## EXTRACT PROVIDED

[Start of section]

The protracted talks over a scheme to close troubled lenders to complement European Central Bank supervision illustrates the politically charged nature of the plan to disentangle states and the banks from which they borrow.

An agreement between countries and the European Parliament had been pencilled in for this week but ministers entering the second day of talks on Tuesday conceded that it may take longer.

“This is important for the signal it sends to markets,” said Spain's Economy Minister Luis de Guindos. “I hope we will make quite a bit of progress and if not, then next week we can finish the negotiation. We still have time.”

Although signed off by states in December, the fine print governing how the new regime will work has reignited debate.

Meanwhile, time is running out to reach agreement with the parliament, which must approve the law before disbanding for May elections. Failure to seal a deal in time threatens further months of delay and uncertainty given an expected rise in the number of eurosceptic lawmakers after the poll.

Empowering the ECB to police banks as well as setting up an agency to shut troubled lenders alongside a fund to cover the costs - a project known as banking union - is the most ambitious political project in Europe since the euro.

Yet it means different things for the countries involved.

COMMON GOAL?

While France and Spain see it as a step towards sharing bank risks with Germany and advancing towards a common cost of borrowing across the euro zone, Berlin places greater emphasis on imposing losses on the creditors of laggard banks.

“We need to break the vicious circle between banking debt and sovereign debt,” French Finance Minister Pierre Moscovici told reporters. “It's also a question of unifying the interest rates in the European Union.”

[End of section]

## QUESTIONS TO ANSWER
• a. Answer these from the banking union report:
(i) Who is named as Spain's Economy Minister?
(ii) In which month did states sign off on the scheme?
(iii) What does Berlin place greater emphasis on?
• b. Please extend the banking union report past its closing quote from Pierre Moscovici, keeping its news style.
The lines after the banking union report are separate material.

## DATA PROVIDED

[Start of section]

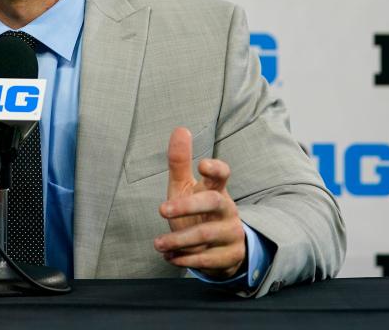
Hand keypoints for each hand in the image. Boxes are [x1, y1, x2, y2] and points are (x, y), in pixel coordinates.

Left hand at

[End of section]

## ANSWER LIST
• a.
(i) Luis de Guindos
(ii) December
(iii) Imposing losses on the creditors of laggard banks

• b.
His German counterpart, Wolfgang Schaeuble, emphasised the need for strict 'bail-in' rules to impose losses on bondholders and other creditors of a failing bank.

“It's clear that the bail-in rules apply,” said Schaeuble. “They can't be weakened because it makes no sense to constantly talk about the taxpayer no longer having to foot the bill and then to begin not applying the rules about owners and creditors taking the risk at the start.”

These rules are due to come into force in 2016 but Germany wants them to apply within the euro zone from when the ECB takes on its role of watchdog, at the end of this year.

That would herald tougher treatment of investors in banks found to be in poor health in ECB health checks.

The banking union, and the clean-up of lenders' books that will accompany it, is intended to restore banks' confidence in one another and boost lending across the currency bloc, helping foster growth in the 18 economies that use the euro.

New lending has been throttled by banks' efforts to raise capital and cut their risks during a recession, especially in countries hit hardest by the sovereign debt crisis.

The banking union is supposed to break the link between indebted states and the banks that buy their debt, treated in law as 'risk-free' despite Greece's default in all but name.

CUMBERSOME

Euro zone banks now hold about 1.75 trillion euros of government debt, equivalent to 5.7 percent of their assets and the highest relative exposure since 2006, according to the European Central Bank. In Italy and Spain, roughly one in every 10 euros in the banking system is now on loan to governments.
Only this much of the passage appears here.